» **Excerpted data**:

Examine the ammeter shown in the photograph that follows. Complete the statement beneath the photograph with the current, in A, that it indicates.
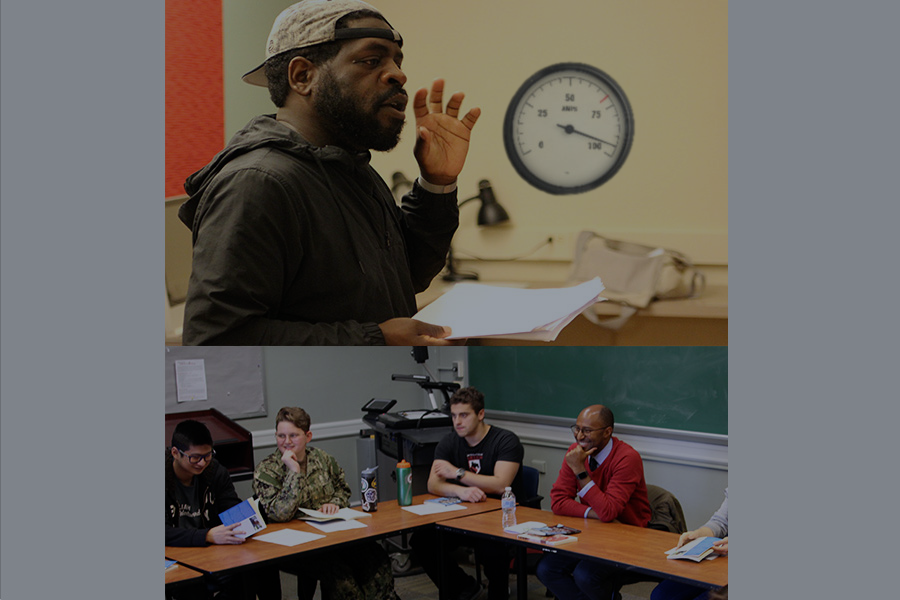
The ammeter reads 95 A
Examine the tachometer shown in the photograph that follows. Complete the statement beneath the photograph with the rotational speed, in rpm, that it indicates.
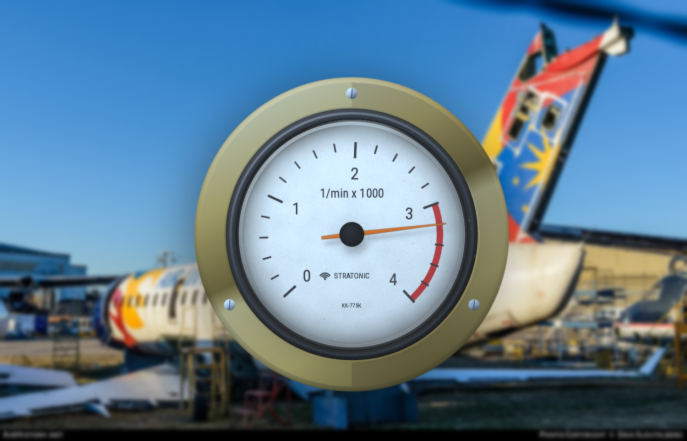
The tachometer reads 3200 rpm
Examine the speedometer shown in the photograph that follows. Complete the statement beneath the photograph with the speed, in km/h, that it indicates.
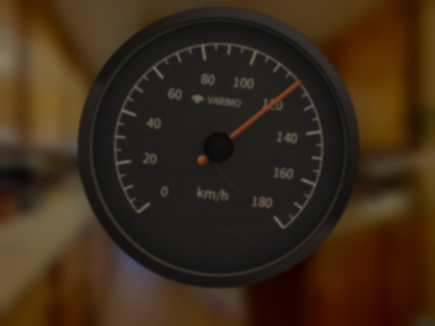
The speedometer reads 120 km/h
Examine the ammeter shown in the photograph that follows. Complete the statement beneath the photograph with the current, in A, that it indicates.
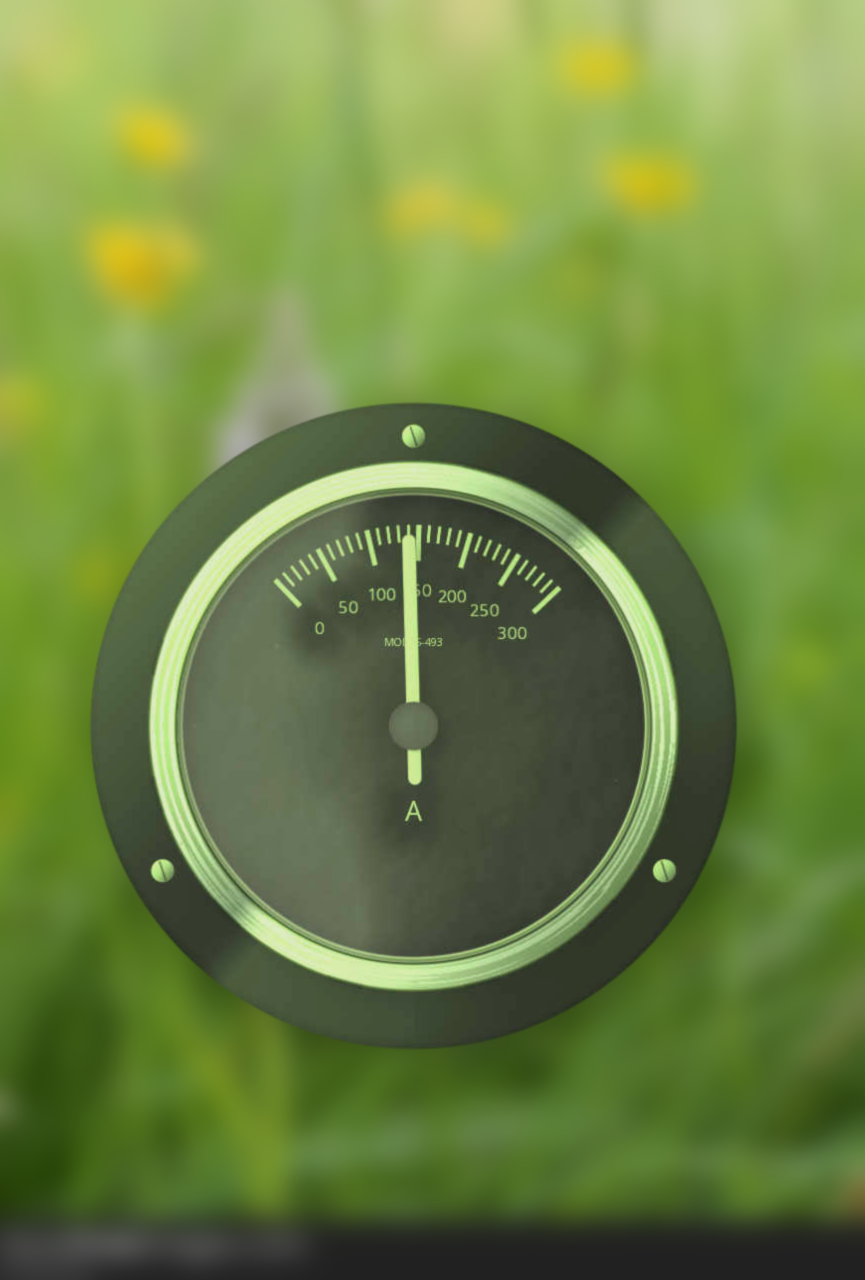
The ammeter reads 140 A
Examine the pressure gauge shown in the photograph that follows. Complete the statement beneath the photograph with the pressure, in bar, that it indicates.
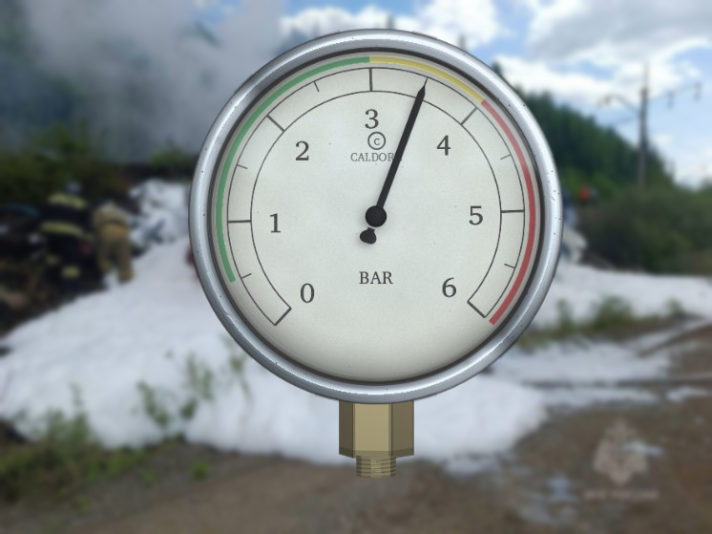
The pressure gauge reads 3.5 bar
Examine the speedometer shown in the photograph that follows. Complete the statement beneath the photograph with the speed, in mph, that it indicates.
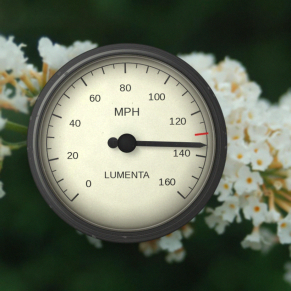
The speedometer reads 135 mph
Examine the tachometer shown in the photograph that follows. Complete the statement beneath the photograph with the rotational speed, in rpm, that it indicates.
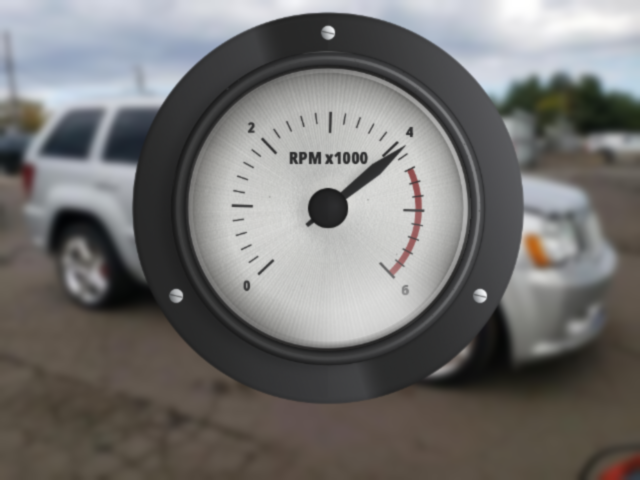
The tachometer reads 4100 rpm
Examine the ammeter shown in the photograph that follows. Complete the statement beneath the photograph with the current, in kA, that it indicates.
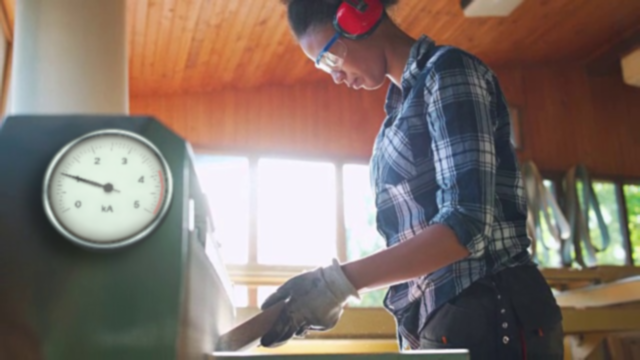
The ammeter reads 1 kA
==
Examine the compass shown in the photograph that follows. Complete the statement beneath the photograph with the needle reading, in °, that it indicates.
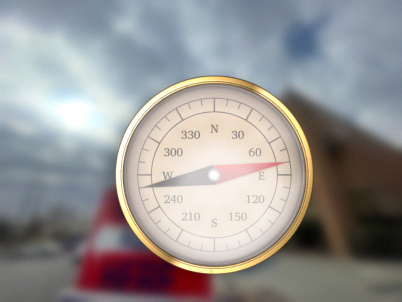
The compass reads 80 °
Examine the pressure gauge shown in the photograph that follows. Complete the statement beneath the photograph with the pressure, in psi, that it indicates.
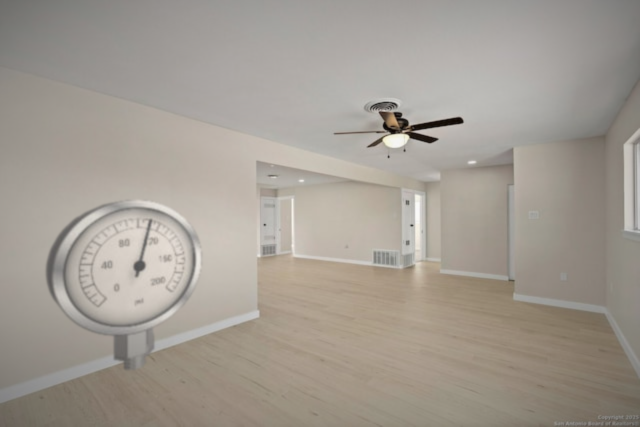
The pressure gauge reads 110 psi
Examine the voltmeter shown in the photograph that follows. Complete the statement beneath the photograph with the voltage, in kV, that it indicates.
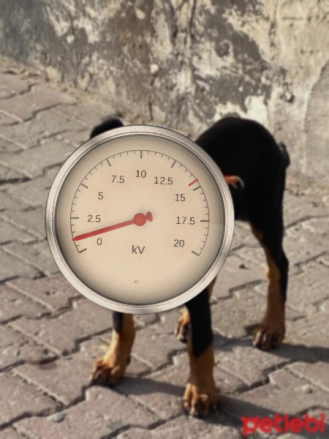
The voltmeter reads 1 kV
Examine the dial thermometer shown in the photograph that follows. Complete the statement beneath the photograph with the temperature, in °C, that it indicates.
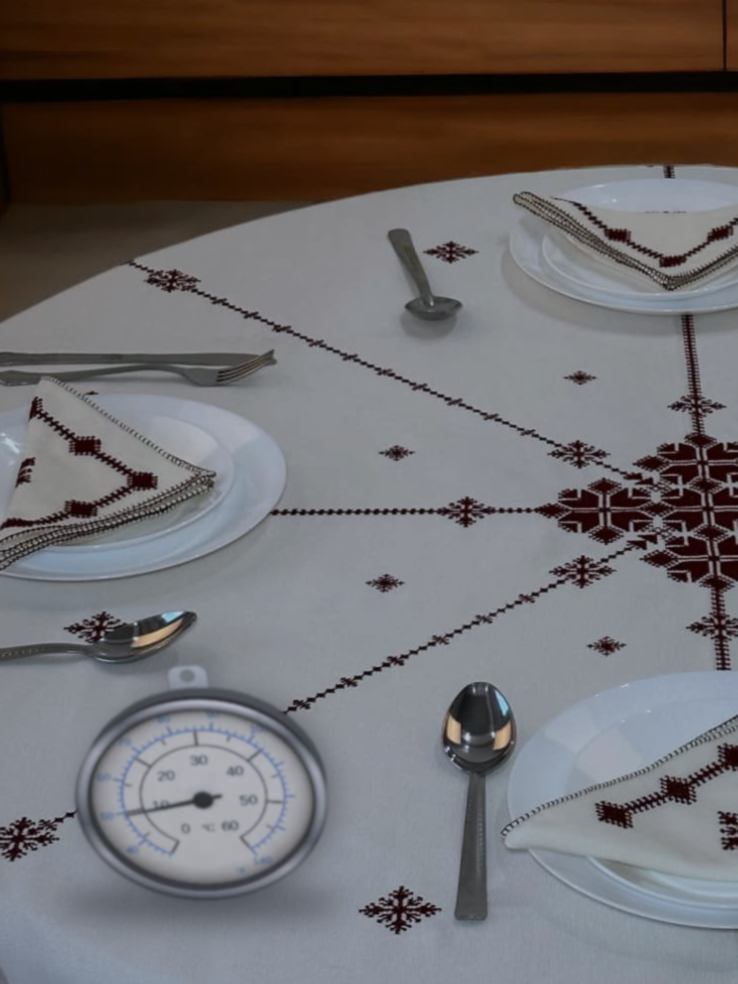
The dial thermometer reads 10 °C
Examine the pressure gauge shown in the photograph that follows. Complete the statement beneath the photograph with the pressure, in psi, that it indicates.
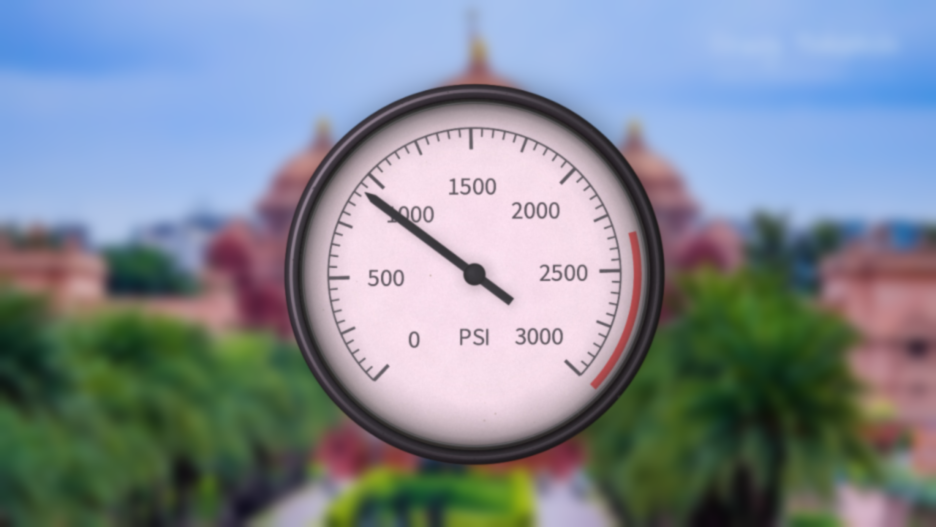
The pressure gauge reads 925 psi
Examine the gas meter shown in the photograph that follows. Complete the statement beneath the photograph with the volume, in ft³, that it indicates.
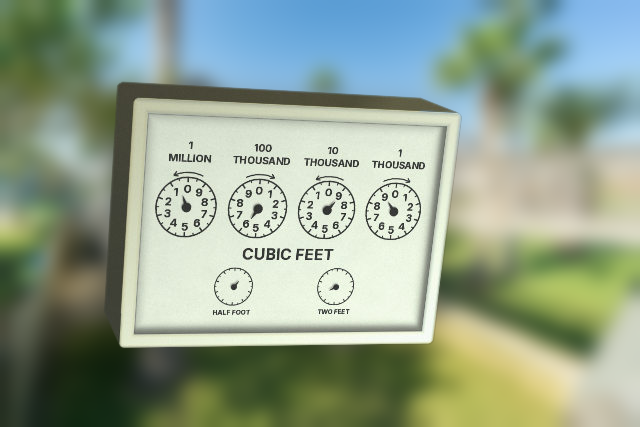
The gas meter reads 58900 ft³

» **Exercise requirements**:
Copy the data from the line with "kA, that it indicates." up to and including the line with "The ammeter reads 1 kA", word for word, leaving the pictures out.

» **Output below**:
Examine the ammeter shown in the photograph that follows. Complete the statement beneath the photograph with the current, in kA, that it indicates.
The ammeter reads 1 kA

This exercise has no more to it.